In Bezug auf Kaida wunderte Suri gar nichts mehr, daher hielt sich ihre Überraschung in Grenzen. Sie sagte bloß: „Ich hoffe, dass machst du nicht auch bei mir.“

Die beiden gelangten in dem Hausflur an und tauschten ihre Pantoffeln gegen Straßenschuhe.

„Vor ein paar Monaten schon, aber das einzige, was du im Word Wide Web so treibst, ist Musik hören und dich mit irgendwelchen Leuten über irgendwelche Bands und Konzerte unterhalten. Das war mir auf die Dauer zu langweilig, deshalb hab ich es gelassen.“

„Wie beruhigend“, murmelte Suri sarkastisch.

Sie erreichten Kaidas Wohnung, wechselten auch dort nochmal die Schuhe und liefen dann in Kaidas Zimmer. Suris Verbeugung in Richtung Herr und Frau Nakamaru und ihre Begrüßung fielen sehr knapp aus, denn Kaida zog sie an der Hand ungeduldig hinter sich her. Hinter sich schloss sie die Tür, schnappte sich ihren Rucksack und befüllte ihn in Windeseile mit allerlei Zeug, darunter auch ihrem iPad. Verwirrt verfolgte Suri das rege Treiben ihrer Freundin, welche sich im Anschluss an ihren Laptop setzte. Ihre schmalen Finger glitten blitzschnell über die Tastatur, sie öffnete und schloss ein paar Fenster und letztendlich blickte sie über ihre Schulter zu Suri.

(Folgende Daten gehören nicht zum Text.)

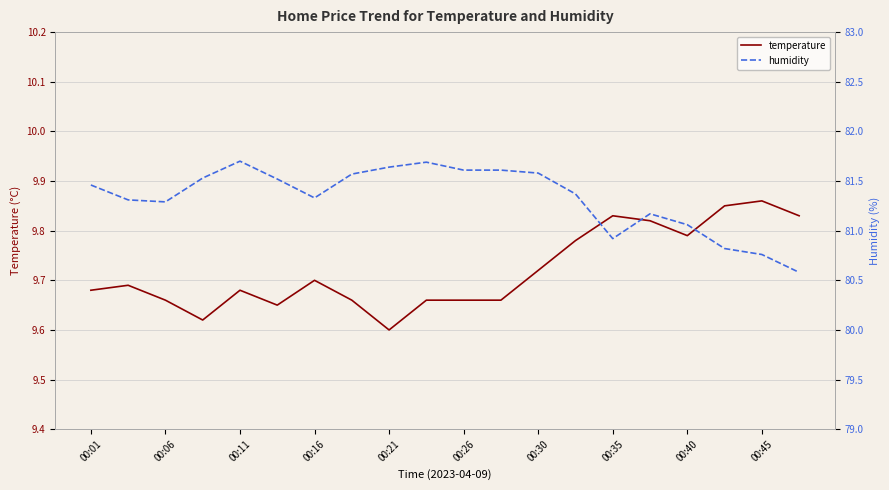

What is the difference between the maximum and second lowest values in the humidity series?

0.9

„Komm her“, meinte sie und zögerlich tat Suri, was sie sagte. Sie wusste nicht, was Kaida ihr zeigen würde, doch befürchtete, dass sie es ohnehin nicht verstand. Aber eigentlich müsste das Genie das doch wissen. Warum holte sie sie dennoch zu sich und deutete mit einem Nicken zu ihrem Computerbildschirm.

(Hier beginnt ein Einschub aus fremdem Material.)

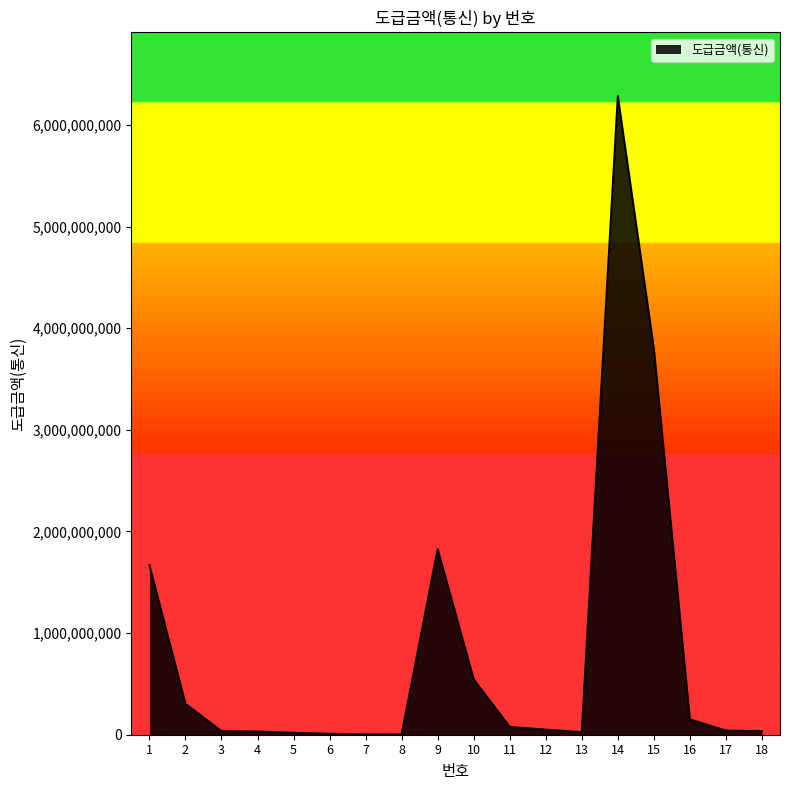

Where does the data first go above 50000000?

1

„Bist du bereit?“, fragte sie.

„Für was?“

„Für das Betreten einer anderen Welt.“

„Wie bitte? Ich…“

„Ich schätze, du bist bereit“, würgte Kaida sie ungeniert ab, fuhr mit dem PC-Pfeil zu dem Button eines geöffneten Fensters, in dem lediglich eine unverständliche Zahlenfolge stand und klickte ihn an. Prompt wurde Suri von den Füßen gerissen und stieß einen erschrockenen Laut aus. Hilflos blickte sie sich um, doch während sie durch eine Art Schlauch gezogen wurde, immer tiefer ins Nichts hinein, konnte sie Kaida nicht finden. Panik stieg in ihr auf. Ihre Umgebung sah so aus, wie sie sich das Weltall vorstellte, nur dass keine Planeten oder Sterne in der Dunkelheit funkelten, sondern leuchtende, kleine Vierecke, die sie an Pixel erinnerten. Suri wusste nicht, wie lange ihr rasanter Flug (oder Sturz) andauerte. Sekunden? Minuten? Jedenfalls erspähte sie irgendwann am Ende des Schlauchs eine kreisförmige Öffnung, aus der Licht drang. Ob sie erleichtert sein sollte, endlich dem Sog zu entkommen, würde sie erst erfahren, wenn sie ihn verlassen hatte. Was würde sie erwarten? Suri hatte nicht den Hauch einer Ahnung. Sie wusste nur, dass sich Kaida auf einen Anschiss von ihr freuen durfte. Es war nicht das erste Mal, dass sie als Versuchskaninchen herhalten durfte und erst im Anschluss davon erfuhr. Unaufhaltsam flog sie auf die mannsgroße Öffnung zu, wurde aus ihr herausgeschleudert und kam mit einem Ächzen auf dem Bauch auf. Die Landung war weniger hart, als befürchtet. Sie spürte Gras unter ihren Händen und rappelte sich mühsam auf. Als sie sich umsah, fand sie sich auf einer Lichtung wieder, umringt von den farbenfrohsten Gewächsen, die sie je gesehen hatte. Sie sah zum Himmel auf, suchte ihn nach der Öffnung ab, durch die sie eben katapultiert wurden war, doch fand keine. Er war tiefblau und nur hier und dort von kleinen Wolken getrübt. Ein sachter, tropisch duftender Wind umspielte ihr Haar.

„Hallo?“, rief Suri ängstlich und drehte sich um ihre eigene Achse. Plötzlich erschien links neben ihr eine weitere, kreisförmige Öffnung, welche sich weitete, bis Kaida aus ihr heraussprang. Sie landete weitaus eleganter auf beiden Füßen und grinste Suri im Anschluss stolz an.

„Wo sind wir?“, fragte diese und erhielt die Antwort:

„In der Digiwelt.“

„In der… Digiwelt? Da, wo die Digimon herkommen?“, hakte Suri mit wachsender Angst nach.